Directions for this task
Exclude the pictures, then copy all remaining records exactly.
----
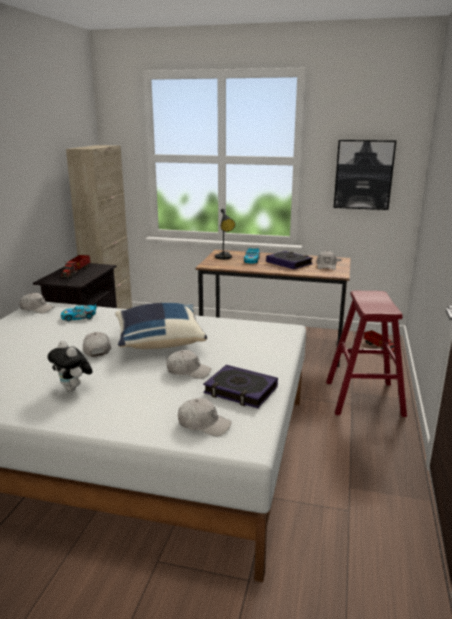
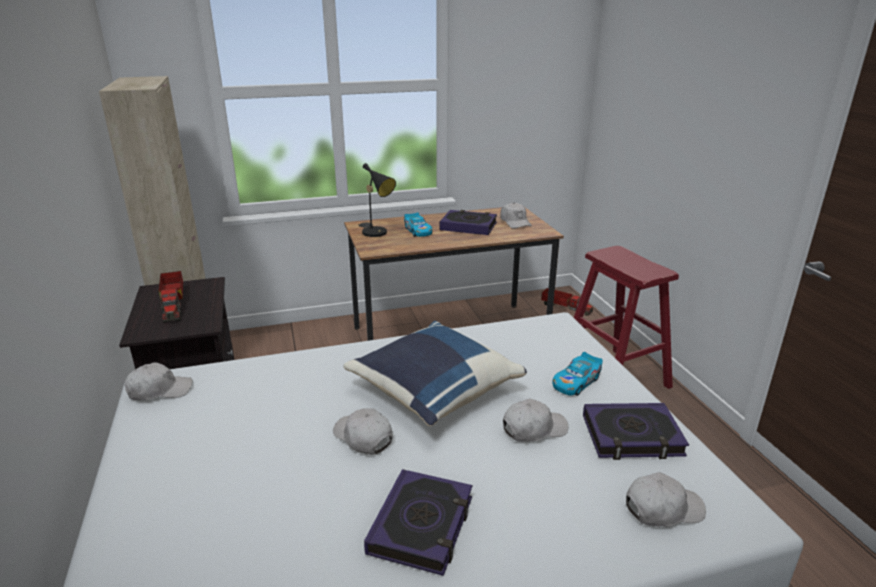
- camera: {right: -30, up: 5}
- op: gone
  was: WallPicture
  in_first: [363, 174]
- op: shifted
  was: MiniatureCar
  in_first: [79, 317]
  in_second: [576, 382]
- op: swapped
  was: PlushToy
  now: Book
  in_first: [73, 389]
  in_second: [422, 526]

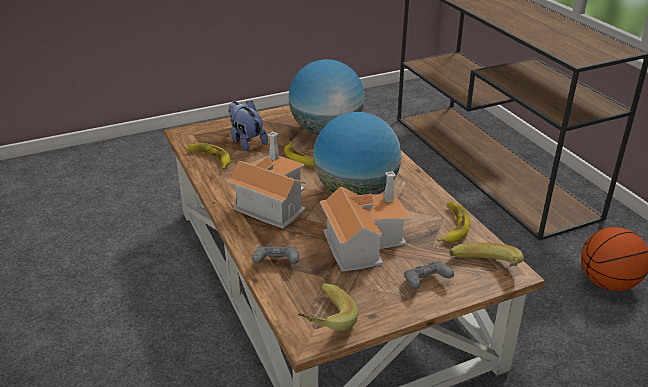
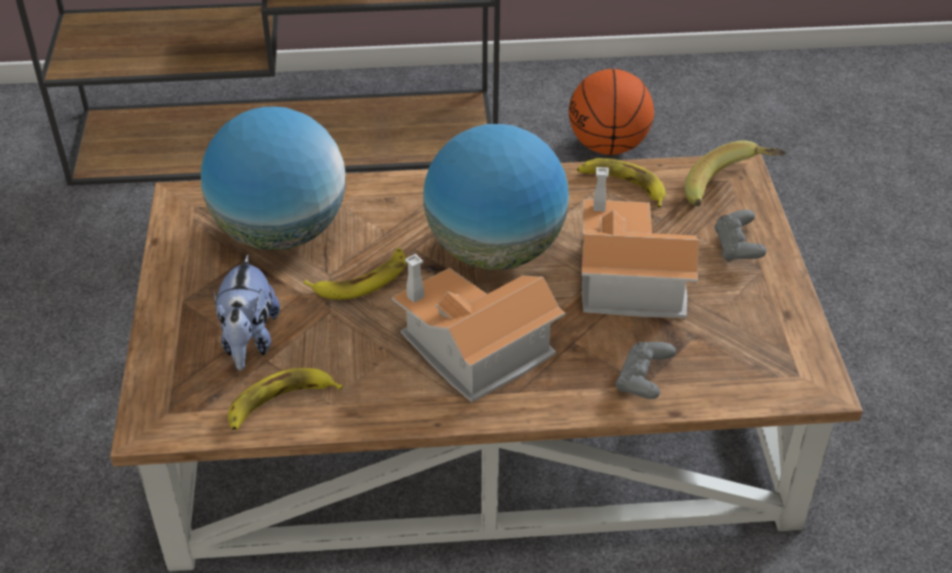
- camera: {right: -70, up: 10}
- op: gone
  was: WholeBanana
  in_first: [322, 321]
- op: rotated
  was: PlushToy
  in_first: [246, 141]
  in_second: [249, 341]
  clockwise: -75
----
Written response
- camera: {right: -30, up: 5}
- op: gone
  was: WallPicture
  in_first: [363, 174]
- op: shifted
  was: MiniatureCar
  in_first: [79, 317]
  in_second: [576, 382]
- op: swapped
  was: PlushToy
  now: Book
  in_first: [73, 389]
  in_second: [422, 526]

- camera: {right: -70, up: 10}
- op: gone
  was: WholeBanana
  in_first: [322, 321]
- op: rotated
  was: PlushToy
  in_first: [246, 141]
  in_second: [249, 341]
  clockwise: -75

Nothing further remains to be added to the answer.